By Associate Professor Justin Levitt
Every four years, the presidential election contest dominates the news, bringing with it not only daily policy and political scuffles, but plentiful skirmishes over the rules for conducting elections and persuading the electorate. Every 20 years, the presidential election roughly coincides with the decennial redistricting process, as political lines are drawn to restructure representation across the country. The year 2012 represents one of those comet-like convergences, where the full infrastructure of democracy is not only buffeted by winds of change but becomes suddenly, fleetingly, salient -- and new and old media alike examine every development in painstaking detail.
In such an environment, just as vulcanologists flock to the latest eruption, election law scholars tend to find the daily developments irresistible.

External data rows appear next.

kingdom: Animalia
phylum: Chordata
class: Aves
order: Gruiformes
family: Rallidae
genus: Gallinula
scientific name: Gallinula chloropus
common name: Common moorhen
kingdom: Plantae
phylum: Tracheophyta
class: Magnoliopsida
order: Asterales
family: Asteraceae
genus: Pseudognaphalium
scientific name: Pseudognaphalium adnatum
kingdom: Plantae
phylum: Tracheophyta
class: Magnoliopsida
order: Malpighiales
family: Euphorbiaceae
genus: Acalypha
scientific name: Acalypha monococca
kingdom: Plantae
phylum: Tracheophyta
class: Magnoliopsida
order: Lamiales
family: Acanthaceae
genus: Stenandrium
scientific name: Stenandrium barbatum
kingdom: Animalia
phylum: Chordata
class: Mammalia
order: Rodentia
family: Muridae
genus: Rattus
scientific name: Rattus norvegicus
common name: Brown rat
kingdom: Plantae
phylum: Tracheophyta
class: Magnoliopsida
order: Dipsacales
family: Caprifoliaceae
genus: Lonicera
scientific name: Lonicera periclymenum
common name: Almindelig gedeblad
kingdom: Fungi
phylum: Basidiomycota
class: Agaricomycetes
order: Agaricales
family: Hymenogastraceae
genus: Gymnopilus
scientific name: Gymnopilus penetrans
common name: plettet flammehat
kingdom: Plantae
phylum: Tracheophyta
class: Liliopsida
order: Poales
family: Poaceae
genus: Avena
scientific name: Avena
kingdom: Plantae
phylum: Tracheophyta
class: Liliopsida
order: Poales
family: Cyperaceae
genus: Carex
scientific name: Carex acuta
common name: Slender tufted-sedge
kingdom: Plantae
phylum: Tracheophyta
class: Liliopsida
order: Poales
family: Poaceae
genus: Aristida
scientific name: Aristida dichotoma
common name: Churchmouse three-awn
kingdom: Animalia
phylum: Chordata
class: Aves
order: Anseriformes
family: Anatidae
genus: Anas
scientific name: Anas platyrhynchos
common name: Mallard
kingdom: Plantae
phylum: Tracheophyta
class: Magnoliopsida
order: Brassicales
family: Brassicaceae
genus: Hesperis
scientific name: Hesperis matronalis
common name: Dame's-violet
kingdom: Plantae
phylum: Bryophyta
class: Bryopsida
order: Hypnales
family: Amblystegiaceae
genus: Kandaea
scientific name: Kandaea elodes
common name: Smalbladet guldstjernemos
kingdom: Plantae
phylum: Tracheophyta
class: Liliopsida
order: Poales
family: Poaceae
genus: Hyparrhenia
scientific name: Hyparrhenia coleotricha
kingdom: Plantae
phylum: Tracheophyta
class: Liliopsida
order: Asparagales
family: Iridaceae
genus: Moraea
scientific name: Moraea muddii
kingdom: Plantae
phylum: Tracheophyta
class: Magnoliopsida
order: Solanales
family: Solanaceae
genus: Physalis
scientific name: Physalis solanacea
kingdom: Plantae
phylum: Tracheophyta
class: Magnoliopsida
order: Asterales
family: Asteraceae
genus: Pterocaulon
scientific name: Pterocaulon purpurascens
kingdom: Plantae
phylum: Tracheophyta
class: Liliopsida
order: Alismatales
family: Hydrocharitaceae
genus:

We rationalize the engagement by understanding that we can offer context and texture and a bit of both legal and historical perspective. But when we're most honest with ourselves, perhaps it's just that we want to be where the action is, in a field to which we've devoted our professional lives. Your Loyola election law faculty aren't immune -- both Jessica Levinson and I have attempted to engage the day-to-day in a way that we hope contributes more good than harm.
But perhaps particularly in the swirl of an election season, it's also tremendously useful to be able to step back as well. Which is why I'm grateful for two opportunities this past week to think more deeply about election law scholarship that's not dependent on yesterday's headline.
On Thursday, Josh Douglas (Kentucky), Derek Muller (Pepperdine), and Jessica Levinson (Loyola) joined me at Loyola for a small junior scholars' gathering on the law of democracy, taking advantage of Josh's trip to southern California. The research, though preliminary, promises to be both bold and diverse, encompassing an investigation of civil pleading pertinent to election litigation, an examination of the curious constitutional structure of candidate qualifications, and a reconceptualization of the fundamental struggle at the heart of campaign finance law. I learned quite a bit, and am grateful for my colleagues' critique of my own early thoughts.
Then, on Friday, I took Rick Hasen up on a gracious offer to join him at UC Irvine for an election law symposium featuring many of my heroes in the field. The symposium was titled "Foxes, Henhouses, and Commissions: Assessing the Nonpartisan Model in Election Administration, Redistricting, and Campaign Finance." The papers and discussants' remarks represented a broad array of outlook and methodology, from the rigorously empirical to the richly philosophical to the painstakingly historical. The room was super heated, but the discussion was coolly engaging; proceedings are here for those who wish to see for themselves. I'm delighted to have had such spectacular fora to develop long-term research in the midst of the madness of the moment.